··· TEXT

The role of the SOX2 gene in cervical cancer: focus on ferroptosis and construction of a predictive model

Tumor stemness assay

We obtained RNA-sequencing expression data and clinical information for a cohort of 253 patients diagnosed with cervical cancer from the TCGA dataset, accessible through the portal at https://portal.gdc.com. Employing the OCLR algorithm, we computed the mRNAsi index as formulated by Malta et al. This index is grounded in the mRNA expression profiles, encompassing a total of 11,774 unique genes. Following the same analytical approach, we employed Spearman correlation on the RNA expression data. By subtracting the lowest value and subsequently dividing the outcome by the maximum value, we normalized the resulting dryness index within the [0, 1] range (Lian et al. 2019; Malta et al. 2018).

Human protein atlas (HPA) database

In this study, an investigation into the expression of SOX2 and its prognostic relevance in cervical squamous cell carcinoma and adenocarcinoma was conducted using the Human Protein Atlas (HPA) database. The HPA database is a valuable resource for exploring protein expression patterns and their associations with clinical outcomes (Kaminker and Timoshenko 2021).

SOX2 expression data: expression data for in cervical squamous cell carcinoma and adenocarcinoma tissues were retrieved from the HPA database. This included information on SOX2 expression levels, subcellular localization, and staining intensities.

Prognostic information: prognostic data related to cervical squamous cell carcinoma and adenocarcinoma, such as overall survival (OS) outcomes, were obtained from the HPA database.

The retrieved SOX2 expression data were analyzed to assess the differential expression of SOX2 in cervical squamous cell carcinoma and adenocarcinoma tissues compared to normal tissues. This analysis aimed to determine whether SOX2 expression exhibits significant alterations in these cancer types (Basha et al. 2018).

Prognosis analysis

We retrieved RNA-sequencing expression data as well as the relevant clinical data for individuals diagnosed with cervical cancer from the TCGA dataset, accessible via the URL (https://portal.gdc.com). The comparison of survival disparities among these cohorts was conducted utilizing the log-rank test. Moreover, to assess the prognostic efficacy of SOX2 mRNA, we employed the timeROC analysis (version 0.4) to measure and compare its predictive precision (Zhang et al. 2020; Lin et al. 2020).

Data on SOX2 gene expression and patient survival were retrieved from established databases (mention specific databases like PanCanSurvPlot (https://smuonco.shinyapps.io/PanCanSurvPlot/) and Kaplan–Meier plotter (https://kmplot.com/analysis/) relevant to CSCC). The datasets included information on patient demographics, clinical characteristics, treatment modalities, and follow-up outcomes (Lin et al.2022).

Survival analysis was conducted to determine the relationship between SOX2 expression levels and the survival outcomes of CSCC patients. The following metrics were evaluated: Overall Survival (OS), Progression-Free Survival (PFS), Disease-Specific Survival (DSS), Disease-Free Survival (DFS). Describe the statistical methods used to analyze the data. This might include Kaplan–Meier survival curves, log-rank tests for comparing survival distributions, and Cox proportional hazards regression to adjust for potential confounders and assess the independent effect of SOX2 expression on survival outcomes (Zhang et al. 2021).

······

- TASK DIRECTIONS:
In the text on SOX2 in cervical cancer, how many patients made up the TCGA cohort used for the tumor stemness assay?

··· RECORD EXTRACTS

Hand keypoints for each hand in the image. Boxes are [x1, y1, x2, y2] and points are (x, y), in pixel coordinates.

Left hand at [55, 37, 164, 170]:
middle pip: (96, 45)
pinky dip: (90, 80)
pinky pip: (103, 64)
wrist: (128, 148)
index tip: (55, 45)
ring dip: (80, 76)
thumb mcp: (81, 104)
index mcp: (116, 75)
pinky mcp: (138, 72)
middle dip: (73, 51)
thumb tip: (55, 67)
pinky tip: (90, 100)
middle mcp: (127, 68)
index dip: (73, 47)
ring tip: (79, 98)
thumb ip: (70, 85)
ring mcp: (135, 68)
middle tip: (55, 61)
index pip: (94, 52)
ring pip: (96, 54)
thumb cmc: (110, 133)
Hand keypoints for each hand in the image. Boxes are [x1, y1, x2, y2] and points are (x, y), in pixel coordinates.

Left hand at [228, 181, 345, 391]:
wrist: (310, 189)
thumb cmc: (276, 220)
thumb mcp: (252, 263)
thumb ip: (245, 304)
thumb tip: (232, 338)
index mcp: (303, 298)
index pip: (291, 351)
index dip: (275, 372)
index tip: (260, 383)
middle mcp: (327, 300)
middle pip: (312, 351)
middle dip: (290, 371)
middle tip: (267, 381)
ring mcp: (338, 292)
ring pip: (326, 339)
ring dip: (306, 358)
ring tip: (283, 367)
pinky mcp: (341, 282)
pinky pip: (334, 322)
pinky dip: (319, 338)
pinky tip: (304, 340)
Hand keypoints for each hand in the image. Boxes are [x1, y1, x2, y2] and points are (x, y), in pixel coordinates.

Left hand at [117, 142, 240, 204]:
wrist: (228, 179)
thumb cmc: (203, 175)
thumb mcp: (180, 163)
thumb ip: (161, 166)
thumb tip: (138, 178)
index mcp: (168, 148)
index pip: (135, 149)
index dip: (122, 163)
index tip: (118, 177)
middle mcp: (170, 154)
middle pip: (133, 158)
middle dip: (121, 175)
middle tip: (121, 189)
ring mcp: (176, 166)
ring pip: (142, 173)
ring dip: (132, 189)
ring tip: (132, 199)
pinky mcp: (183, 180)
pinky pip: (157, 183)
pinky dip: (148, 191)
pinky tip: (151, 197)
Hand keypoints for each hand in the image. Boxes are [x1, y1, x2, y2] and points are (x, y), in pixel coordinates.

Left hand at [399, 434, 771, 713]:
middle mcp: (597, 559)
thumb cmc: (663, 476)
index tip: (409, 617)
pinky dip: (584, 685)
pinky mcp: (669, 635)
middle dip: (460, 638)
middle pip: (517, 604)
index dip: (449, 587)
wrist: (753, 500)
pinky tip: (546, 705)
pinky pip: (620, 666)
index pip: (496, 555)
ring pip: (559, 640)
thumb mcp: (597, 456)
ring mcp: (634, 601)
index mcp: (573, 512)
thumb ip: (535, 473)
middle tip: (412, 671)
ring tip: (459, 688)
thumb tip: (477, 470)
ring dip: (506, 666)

······

- EXERCISE SOLUTION:
253 patients diagnosed with cervical cancer.